3. Number of Experts Used to Establish Ground Truth for the Test Set and Their Qualifications
- The document does not explicitly state the number of experts or their specific qualifications (e.g., "radiologist with 10 years of experience") for establishing the ground truth for the test sets.
- For the clinical studies, "ground truth" was established based on a combination of CDC enrichment culture method, followed by subculture, biochemical identification, carbapenem susceptibility testing, CARBA NP testing, and PCR for carbapenemase resistance markers (blaKPC, blaNDM, blaOXA-48, blaVIM, blaIMP). This indicates a highly technical and multi-faceted laboratory-based ground truth definition rather than expert visual interpretation. The performance of these reference methods themselves would implicitly rely on expert laboratory personnel and validated protocols.
4. Adjudication Method for the Test Set
- The document does not describe an explicit adjudication method (like 2+1 or 3+1 consensus) for the test set used in the context of human reviewers agreeing on an outcome.
- The determination of the "carbapenemase status" for ground truth in clinical studies followed a defined algorithm (Table 1), which relied on multiple laboratory tests (MIC, Carba NP, PCR). This is a rules-based, objective definition rather than an expert consensus interpretation.
5. Multi-Reader Multi-Case (MRMC) Comparative Effectiveness Study
- No, an MRMC comparative effectiveness study was not done.
- This device is a culture medium interpreted visually (colony color). The studies described are primarily analytical and clinical performance evaluations of the medium itself, not comparative studies of human reader performance with or without AI assistance. The "reader" in this context is a lab technician observing colony growth and color.
6. Standalone (Algorithm Only Without Human-in-the-Loop Performance)
- This question is not directly applicable to the device. CHROMID® CARBA agar is a manual culture medium that relies on visual interpretation by a human observer (a laboratory technician/microbiologist). It is not an AI algorithm. Its performance is inherently "human-in-the-loop," as the human observes the results.
7. Type of Ground Truth Used
- Expert Consensus / Reference Method based on Laboratory Techniques for Clinical Samples:
- For the clinical studies, the "ground truth" (Carbapenemase Status) was highly robust, determined by a comprehensive CDC enrichment culture method combined with:
- Biochemical identification
- Carbapenem susceptibility testing
- CARBA NP testing (a phenotypic test for carbapenemase activity)
- PCR for specific carbapenemase resistance genes (blaKPC, blaNDM, blaOXA-48, blaVIM, blaIMP).
- A specific algorithm (Table 1) was used to integrate these results to define a positive or negative carbapenemase status. This is a very strong, multi-modal, and objective form of ground truth for microbial resistance.
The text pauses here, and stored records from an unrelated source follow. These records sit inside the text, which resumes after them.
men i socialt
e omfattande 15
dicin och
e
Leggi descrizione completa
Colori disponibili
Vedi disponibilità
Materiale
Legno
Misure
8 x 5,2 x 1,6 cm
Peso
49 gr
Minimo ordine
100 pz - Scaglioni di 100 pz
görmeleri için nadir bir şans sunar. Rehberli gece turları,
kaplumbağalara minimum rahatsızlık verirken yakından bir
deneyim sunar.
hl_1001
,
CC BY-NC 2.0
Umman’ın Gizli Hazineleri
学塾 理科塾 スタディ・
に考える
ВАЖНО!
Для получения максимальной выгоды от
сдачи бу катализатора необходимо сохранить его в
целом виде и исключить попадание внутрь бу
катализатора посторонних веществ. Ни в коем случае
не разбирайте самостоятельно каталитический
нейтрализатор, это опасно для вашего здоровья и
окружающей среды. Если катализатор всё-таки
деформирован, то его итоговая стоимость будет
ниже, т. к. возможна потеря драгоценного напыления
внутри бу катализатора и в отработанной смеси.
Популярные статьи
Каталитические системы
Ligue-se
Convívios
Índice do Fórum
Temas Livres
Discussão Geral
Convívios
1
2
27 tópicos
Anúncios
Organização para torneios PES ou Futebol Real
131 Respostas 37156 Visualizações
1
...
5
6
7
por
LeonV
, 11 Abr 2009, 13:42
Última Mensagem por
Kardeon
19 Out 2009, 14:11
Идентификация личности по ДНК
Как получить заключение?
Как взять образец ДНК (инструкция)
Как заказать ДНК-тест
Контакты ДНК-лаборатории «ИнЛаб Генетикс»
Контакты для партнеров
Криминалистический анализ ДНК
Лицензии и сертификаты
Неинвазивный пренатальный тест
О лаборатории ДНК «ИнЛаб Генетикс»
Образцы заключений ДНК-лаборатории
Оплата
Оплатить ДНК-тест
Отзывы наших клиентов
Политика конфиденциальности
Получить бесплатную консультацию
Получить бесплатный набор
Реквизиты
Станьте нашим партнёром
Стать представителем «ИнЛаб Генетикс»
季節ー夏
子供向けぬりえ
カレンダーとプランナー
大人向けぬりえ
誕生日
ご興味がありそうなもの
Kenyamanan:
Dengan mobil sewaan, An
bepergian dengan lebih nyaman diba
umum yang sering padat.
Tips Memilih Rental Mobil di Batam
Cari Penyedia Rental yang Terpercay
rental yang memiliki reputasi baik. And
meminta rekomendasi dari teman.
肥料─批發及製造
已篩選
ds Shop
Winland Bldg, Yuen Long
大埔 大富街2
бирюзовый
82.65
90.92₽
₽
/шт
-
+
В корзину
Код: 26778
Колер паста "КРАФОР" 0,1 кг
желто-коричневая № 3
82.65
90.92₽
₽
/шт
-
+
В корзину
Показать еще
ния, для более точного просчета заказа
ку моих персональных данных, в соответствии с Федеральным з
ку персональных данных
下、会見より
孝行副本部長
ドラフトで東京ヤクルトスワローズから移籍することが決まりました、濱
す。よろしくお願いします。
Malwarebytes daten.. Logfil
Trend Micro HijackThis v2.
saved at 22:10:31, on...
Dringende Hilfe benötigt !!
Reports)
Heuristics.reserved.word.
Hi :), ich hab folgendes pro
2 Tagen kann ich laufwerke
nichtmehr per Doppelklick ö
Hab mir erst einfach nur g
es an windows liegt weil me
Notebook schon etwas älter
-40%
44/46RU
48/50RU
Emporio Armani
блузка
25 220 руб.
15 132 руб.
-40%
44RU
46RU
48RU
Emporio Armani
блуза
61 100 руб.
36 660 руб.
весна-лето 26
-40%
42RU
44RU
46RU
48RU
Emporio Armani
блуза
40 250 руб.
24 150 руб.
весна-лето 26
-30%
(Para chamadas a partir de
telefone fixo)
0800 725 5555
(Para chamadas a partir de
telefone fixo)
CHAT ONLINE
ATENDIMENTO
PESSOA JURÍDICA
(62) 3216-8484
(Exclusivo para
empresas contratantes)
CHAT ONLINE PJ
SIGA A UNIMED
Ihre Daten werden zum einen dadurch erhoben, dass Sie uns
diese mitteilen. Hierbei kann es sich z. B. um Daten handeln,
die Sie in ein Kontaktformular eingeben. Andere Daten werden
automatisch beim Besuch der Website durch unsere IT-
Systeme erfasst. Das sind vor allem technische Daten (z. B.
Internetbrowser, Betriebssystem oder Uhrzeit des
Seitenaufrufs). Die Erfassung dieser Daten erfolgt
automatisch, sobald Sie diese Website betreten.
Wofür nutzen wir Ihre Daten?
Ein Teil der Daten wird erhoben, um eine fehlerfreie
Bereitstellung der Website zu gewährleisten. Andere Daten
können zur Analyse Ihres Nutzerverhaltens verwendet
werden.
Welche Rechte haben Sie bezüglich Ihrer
- For the clinical studies, the "ground truth" (Carbapenemase Status) was highly robust, determined by a comprehensive CDC enrichment culture method combined with:
8. Sample Size for the Training Set
- The document does not explicitly mention a separate "training set" as is common in AI/machine learning contexts. This is because the device is a chemical culture medium, not a machine learning model that undergoes a training phase. Its formulation and development (analogous to "training") would be based on scientific principles of microbiology and chromogenic media development, validated through the analytical and clinical studies described.
9. How the Ground Truth for the Training Set Was Established
- As there is no distinct "training set" for an AI model, this question is not applicable. The development of the medium's formula would have relied on known biochemical properties of target organisms and carbapenemase mechanisms discovered through extensive microbiological research, which form the scientific basis for its selective and differential properties.